Textauszug:

Management Summary

Ohne Ziele geht es nicht. Sie sind eine zwingende Voraussetzung dafür, ein Veränderungsvorhaben zu formulieren und später auch mit einer attraktiven Strategie in die Tat umzusetzen. Um Ziele aufzustellen, die die Organisation nachhaltig erfolgreich machen, braucht es Struktur und Teamwork – nicht jedoch ein kompliziertes, bürokratisches Programm.

Inhalt des Artikels

  • In High-performance Organisationen kommt es niemals zu einer Situation, in der es keine Ziele gibt.
  • Ziele haben konkrete Auswirkungen auf das Handeln aller Personen im Unternehmen und damit auch auf Umsetzungsgeschwindigkeit sowie Ergebnisse eines Veränderungsprozesses.

Datenauszug:

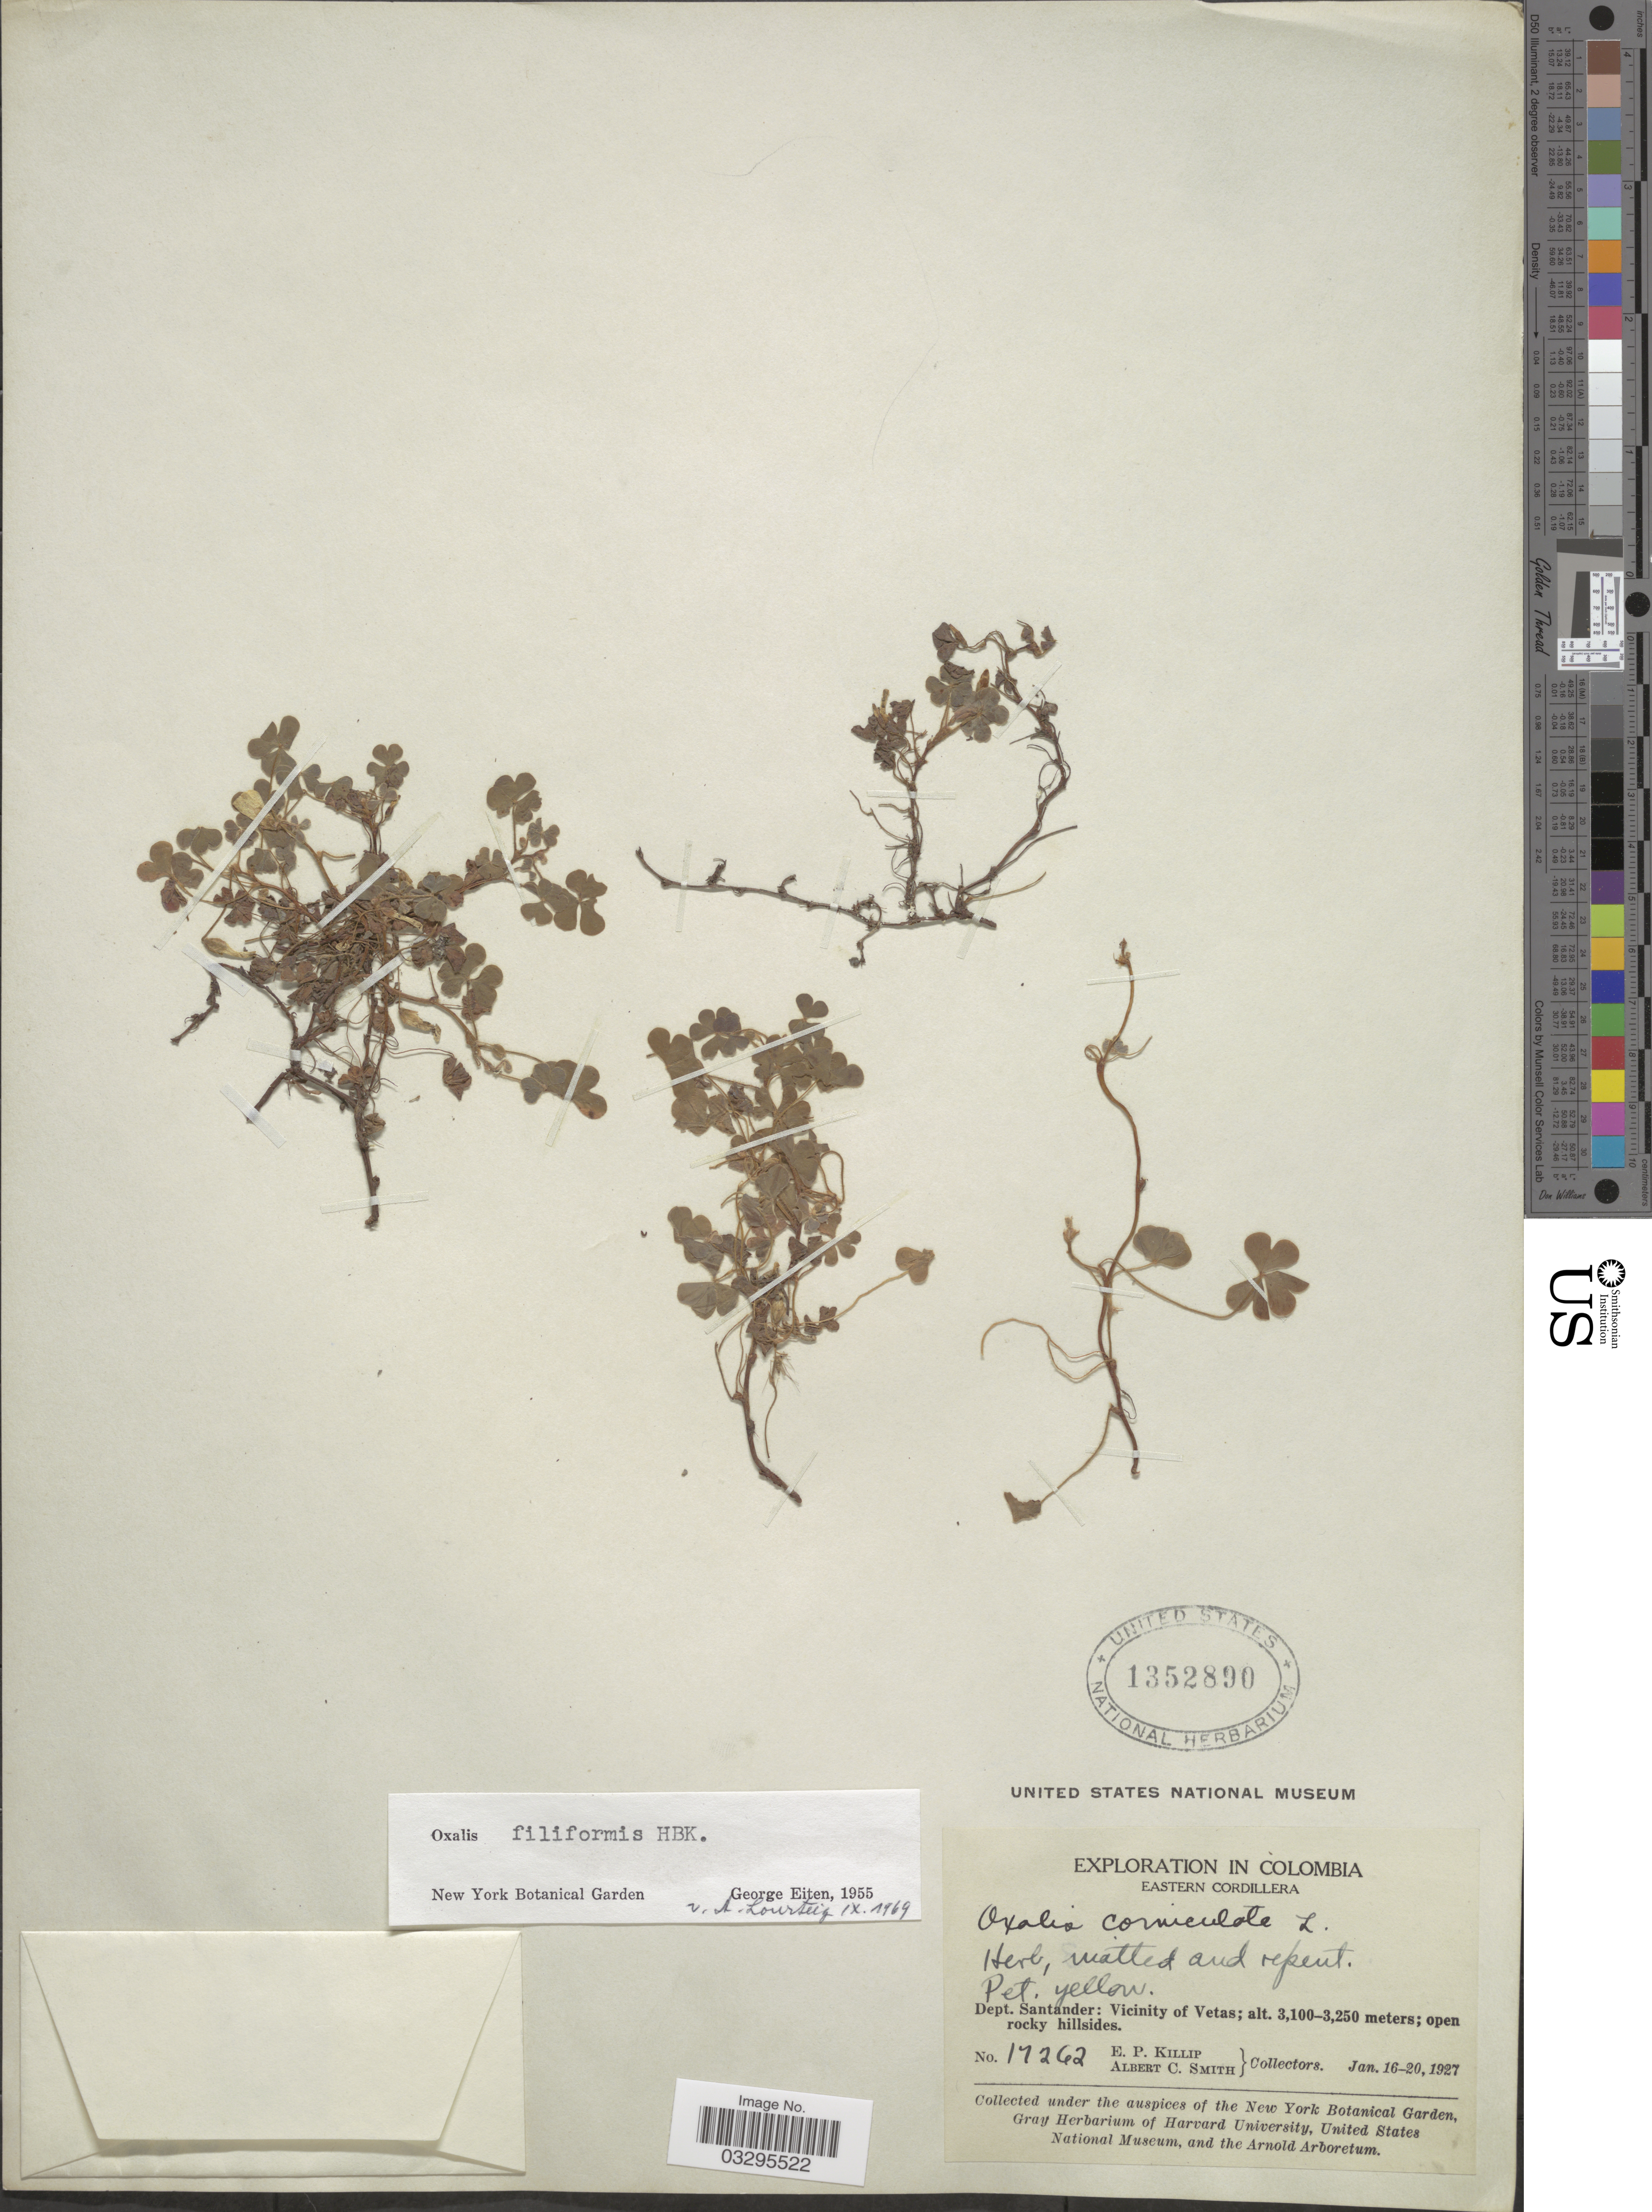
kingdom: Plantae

Aufgabe A: Worauf haben Ziele laut dem Textauszug konkrete Auswirkungen? Nenne alle dort aufgeführten Punkte.
Aufgabe B: Gib den Abschnitt des Textauszugs von "Management Summary" bis "keine Ziele gibt." wortgetreu wieder.

Vollständige Ausgabe A:
- das Handeln aller Personen im Unternehmen
- die Umsetzungsgeschwindigkeit eines Veränderungsprozesses
- die Ergebnisse eines Veränderungsprozesses

Vollständige Ausgabe B:
Management Summary

Ohne Ziele geht es nicht. Sie sind eine zwingende Voraussetzung dafür, ein Veränderungsvorhaben zu formulieren und später auch mit einer attraktiven Strategie in die Tat umzusetzen. Um Ziele aufzustellen, die die Organisation nachhaltig erfolgreich machen, braucht es Struktur und Teamwork – nicht jedoch ein kompliziertes, bürokratisches Programm.

Inhalt des Artikels

  • In High-performance Organisationen kommt es niemals zu einer Situation, in der es keine Ziele gibt.